Auslandspraktikum in Irland


Dietrich Buldakow startete 2021 seine Ausbildung als Kaufmann für Groß- und Außenhandelsmanagement im Unternehmen. Auf der Bildungsmesse 2023 schlug unsere Personalabteilung vor, dass unsere Auszubildenen doch den Vortrag „Go.for.europe Auslandspraktika für Azubis aus Baden-Württemberg“ von der IHK besuchen könnten.

In der Vergangenheit hatten wir schon Azubis zu einem unserer Hersteller in die Niederlande entsandt. Durch die Pandemie war das Angebot des Auslandspraktikums jedoch erstmal nicht mehr möglich gewesen. Wir wussten aber, dass wir unseren Auszubildenden wieder diese Möglichkeit anbieten wollen. Der Infovortrag der IHK war eine gute Gelegenheit, um dieses Projekt wieder ins Leben zu rufen. Nach dem Vortrag war für zwei unserer Azubis klar: „Wir wollen nach Malta!“. Anschließend versendeten beide eine Bewerbung. M. Defrawi erhielt eine Zusage für Malta und D. Buldakow für Irland. Im Oktober 2023 startete dann die jeweilige vier-wöchige Reise.

Dietrich Buldakow in Dublin

Nach dem Vortrag auf der Bildungmesse wollte ich zunächst nach Malta, Irland stand auf meiner Bewerbungsliste auf Platz zwei. Aber die Enttäuschung war überhaupt nicht groß, im Gegegenteil. Ich habe mich direkt auf Dublin und die neuen Erfahrungen gefreut. 

Bevor die Reise losging, hatten wir von der Organisation eine Infoveranstaltung in Stuttgart. Dort konnten wir viele Fragen klären. Am Flughafen habe ich meine vier Mitreisenden kennengelernt und wir haben gemeinsam gefrühstückt, bevor der Flug losging. In Dublin wurden wir vom Programmleiter empfangen. Dieser hat uns mit Fahrkarten für den Bus ausgestattet und ein Taxi organisiert, dass uns zu unseren Gastfamilien gefahren hat. Zwei der Mitreisenden haben mit mir bei der Gastfamilie gelebt, allerdings das Praktikum in anderen Firmen absolviert.
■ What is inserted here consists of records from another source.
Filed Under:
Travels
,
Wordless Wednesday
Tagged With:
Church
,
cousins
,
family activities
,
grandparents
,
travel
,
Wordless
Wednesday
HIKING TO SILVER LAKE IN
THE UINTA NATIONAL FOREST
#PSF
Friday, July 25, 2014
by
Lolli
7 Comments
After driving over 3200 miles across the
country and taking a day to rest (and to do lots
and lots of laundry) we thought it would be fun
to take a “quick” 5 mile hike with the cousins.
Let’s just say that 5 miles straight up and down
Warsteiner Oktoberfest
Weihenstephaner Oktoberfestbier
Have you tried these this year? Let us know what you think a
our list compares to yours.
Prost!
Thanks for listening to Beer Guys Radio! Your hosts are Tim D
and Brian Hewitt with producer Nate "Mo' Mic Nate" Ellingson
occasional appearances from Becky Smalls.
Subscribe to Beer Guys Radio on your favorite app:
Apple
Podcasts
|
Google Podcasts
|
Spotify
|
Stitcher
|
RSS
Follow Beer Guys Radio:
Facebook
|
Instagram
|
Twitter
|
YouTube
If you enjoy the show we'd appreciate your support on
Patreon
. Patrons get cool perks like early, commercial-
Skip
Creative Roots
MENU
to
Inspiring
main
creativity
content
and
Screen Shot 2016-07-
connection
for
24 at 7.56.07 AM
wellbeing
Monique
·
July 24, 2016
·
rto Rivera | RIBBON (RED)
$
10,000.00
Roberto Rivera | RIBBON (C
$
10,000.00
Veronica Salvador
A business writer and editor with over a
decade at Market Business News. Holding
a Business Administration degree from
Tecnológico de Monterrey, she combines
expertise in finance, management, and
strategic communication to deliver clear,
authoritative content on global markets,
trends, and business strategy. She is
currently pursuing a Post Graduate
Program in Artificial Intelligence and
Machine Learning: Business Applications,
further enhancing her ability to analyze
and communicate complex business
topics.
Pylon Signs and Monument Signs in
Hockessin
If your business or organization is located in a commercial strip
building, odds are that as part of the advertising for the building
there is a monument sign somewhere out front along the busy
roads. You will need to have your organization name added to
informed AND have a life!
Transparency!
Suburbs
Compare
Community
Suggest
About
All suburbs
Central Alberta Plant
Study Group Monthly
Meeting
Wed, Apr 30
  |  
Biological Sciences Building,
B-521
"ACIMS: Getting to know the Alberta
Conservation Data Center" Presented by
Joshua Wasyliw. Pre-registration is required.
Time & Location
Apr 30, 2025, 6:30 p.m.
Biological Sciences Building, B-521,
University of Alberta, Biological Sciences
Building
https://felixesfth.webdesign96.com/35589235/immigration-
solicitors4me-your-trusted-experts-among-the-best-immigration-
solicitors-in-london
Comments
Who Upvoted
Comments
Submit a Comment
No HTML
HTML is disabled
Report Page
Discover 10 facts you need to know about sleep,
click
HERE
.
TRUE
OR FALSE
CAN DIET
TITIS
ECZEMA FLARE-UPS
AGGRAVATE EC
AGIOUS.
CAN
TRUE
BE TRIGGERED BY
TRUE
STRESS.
Nach der ersten Woche in der englischen Sprachschule bin ich morgens täglich 30 min mit dem Bus in das Frachtunternehmen gefahren. Der Doppeldecker war morgens immer pünklich und kam sehr regelmäßig.

Am Wochenende und nach der Arbeit haben wir frei entschieden was wir unternehmen. Wir haben gemeinsam Dublin erkundet und die Sehenswürdigkeiten abgeklappert. Auch einige Foodspots haben wir erkundet. Da ich ein großer UFC-Fan bin, wollte ich unbedingt das Pub "Black Forge" besuchen. Es wurde von McGregor eröffnet und man durfte dort seinen Champion Chip in die Hand nehmen und Fotos machen. Mein Highlight aber war die Tour an den Küsten Dublins entlang.

Bei der Gastfamilie habe ich mich sehr heimisch gefühlt. Wir haben oft abends gemeinsam gegessen. Natürlich gab es auch die irische Spezialität "Irish Beefstew". Das Abendessen war ein guter Anlass, um sich täglich auszutauschen oder sich über Sport zu unterhalten. Ab und zu bin ich auch  mit meinen Mitbewonern in das nahegelegene Fitnessstudio gegangen.

Ich hatte ein durchweg postives Erlebnis und bin dankbar diese Erfahrung gemacht zu haben. Die Leute waren immer sehr freundlich zu mir, das hat es mir leicht gemacht mich dort wohlzufühlen. Ich hätte auch ein wenig länger dort bleiben können.